The UK tech sector as a whole outperformed the rest of Europe, and even the US and China, in terms of the increase in venture capital investment received during 2019.
Venture capital investment in UK tech firms reached £10.1bn ($13.2bn) in 2019, up 44 per cent year-on-year.
During the same period, VC investment in the US slipped by 20 per cent and also fell 65 per cent in China.
More overseas investors opted to back UK tech firms in 2019 as a result of the pound’s weakness against the dollar, which allowed them to potentially get more for their money. Other factors included the slight slow-down in growth of China’s economy and a perception that some tech hubs in other parts of the world, including ‘The Bay’, are reaching saturation point, according to Windsor.
The UK also has one of the most favourable environments for companies to raise money, and receive tax relief based on R&D conducted. Windsor also praised the Enterprise Investment Scheme (EIS) and Seed Enterprise Investment Scheme (SEIS) which encourage investment in startup and growth businesses, as “incredibly effective and envied by a lot of different partners across the world”.

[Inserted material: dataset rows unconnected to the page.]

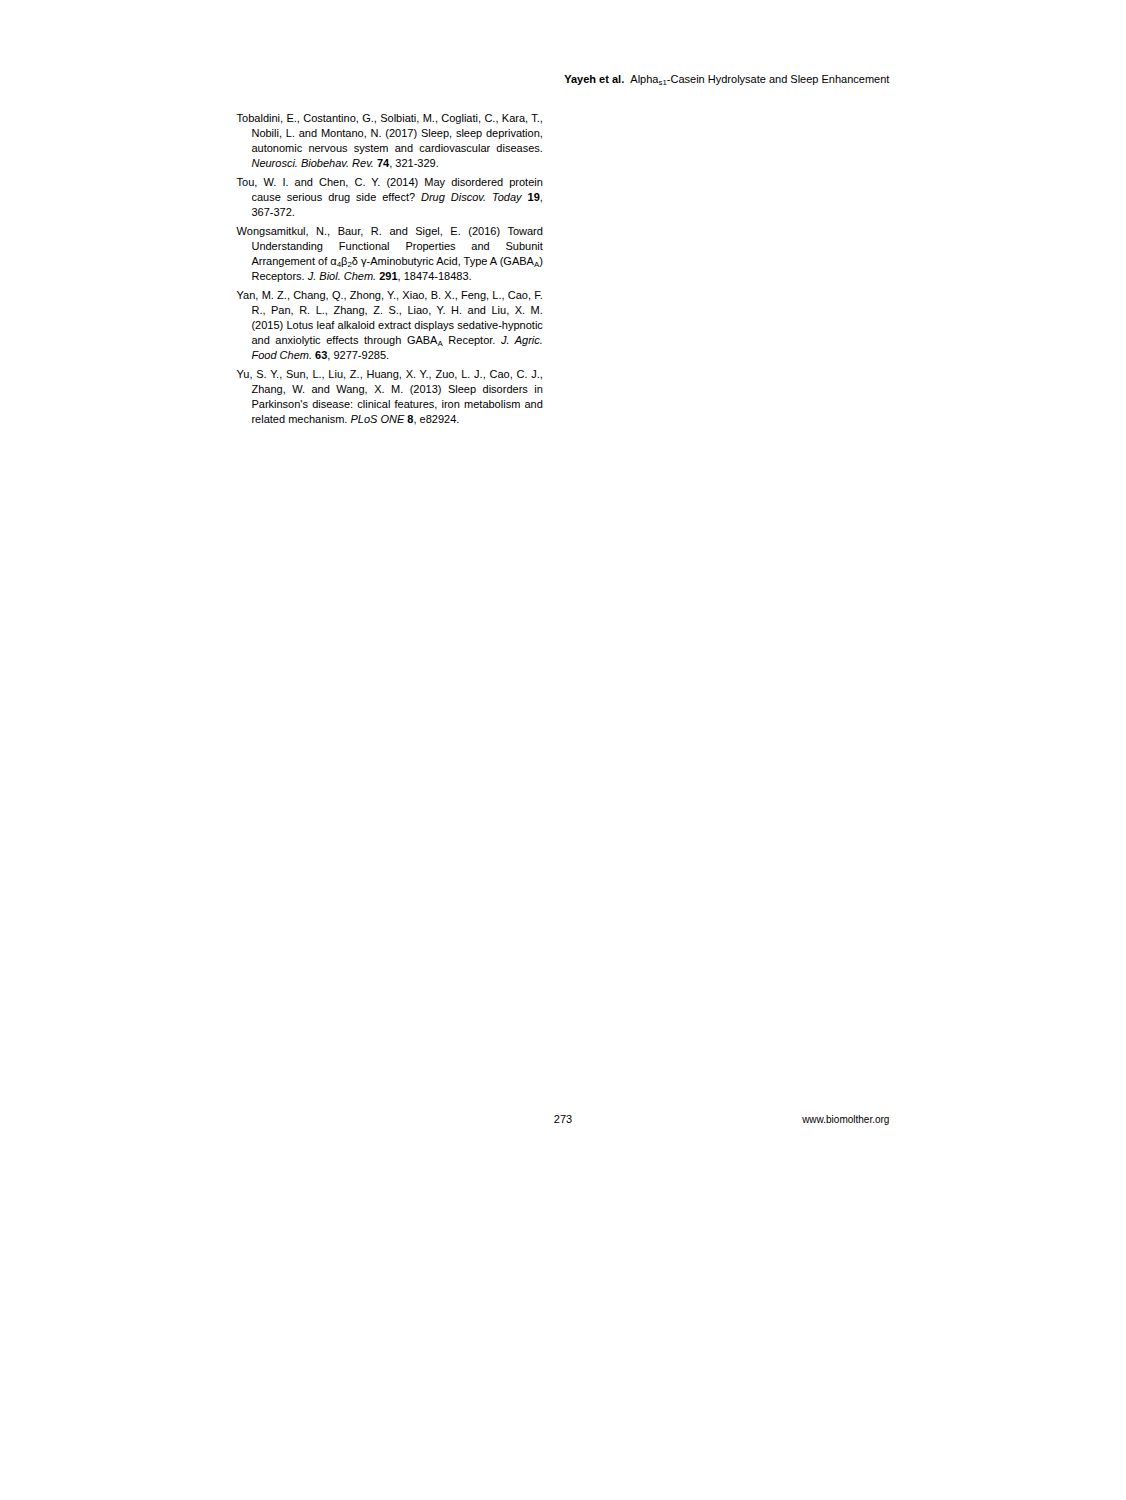Yayeh et al. Alphas1-Casein Hydrolysate and Sleep Enhancement
Tobaldini, E., Costantino, G., Solbiati, M., Cogliati, C., Kara, T., Nobili, L. and Montano, N. (2017) Sleep, sleep deprivation, autonomic nervous system and cardiovascular diseases. Neurosci. Biobehav. Rev. 74, 321-329.
Tou, W. I. and Chen, C. Y. (2014) May disordered protein cause serious drug side effect? Drug Discov. Today 19, 367-372.
Wongsamitkul, N., Baur, R. and Sigel, E. (2016) Toward Understanding Functional Properties and Subunit Arrangement of α4β2δ γ-Aminobutyric Acid, Type A (GABAA) Receptors. J. Biol. Chem. 291, 18474-18483.
Yan, M. Z., Chang, Q., Zhong, Y., Xiao, B. X., Feng, L., Cao, F. R., Pan, R. L., Zhang, Z. S., Liao, Y. H. and Liu, X. M. (2015) Lotus leaf alkaloid extract displays sedative-hypnotic and anxiolytic effects through GABAA Receptor. J. Agric. Food Chem. 63, 9277-9285.
Yu, S. Y., Sun, L., Liu, Z., Huang, X. Y., Zuo, L. J., Cao, C. J., Zhang, W. and Wang, X. M. (2013) Sleep disorders in Parkinson's disease: clinical features, iron metabolism and related mechanism. PLoS ONE 8, e82924.
273
www.biomolther.org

He said: “The UK has a very favourable environment for tech companies to not only start up, but also grow.”
Eight more billion-dollar companies, or ‘unicorns’ were created in the UK in 2019, with the boost in tech investment coming despite the turbulent political backdrop and concerns around Brexit.
Windsor said: “The entrepreneurs and companies we work with at Tech Nation are extremely resilient and don’t let that sort of political turmoil get in the way of their growth. Those who have achieved considerable success and seen masses of investment over the past year will no doubt be keeping one eye on the political situation, because they’ll be looking at international expansion – if they’re not already – and be thinking about access to talent. But in times of political uncertainty, there’s great opportunity and many of the entrepreneurs we’ve worked with have really capitalised on that.”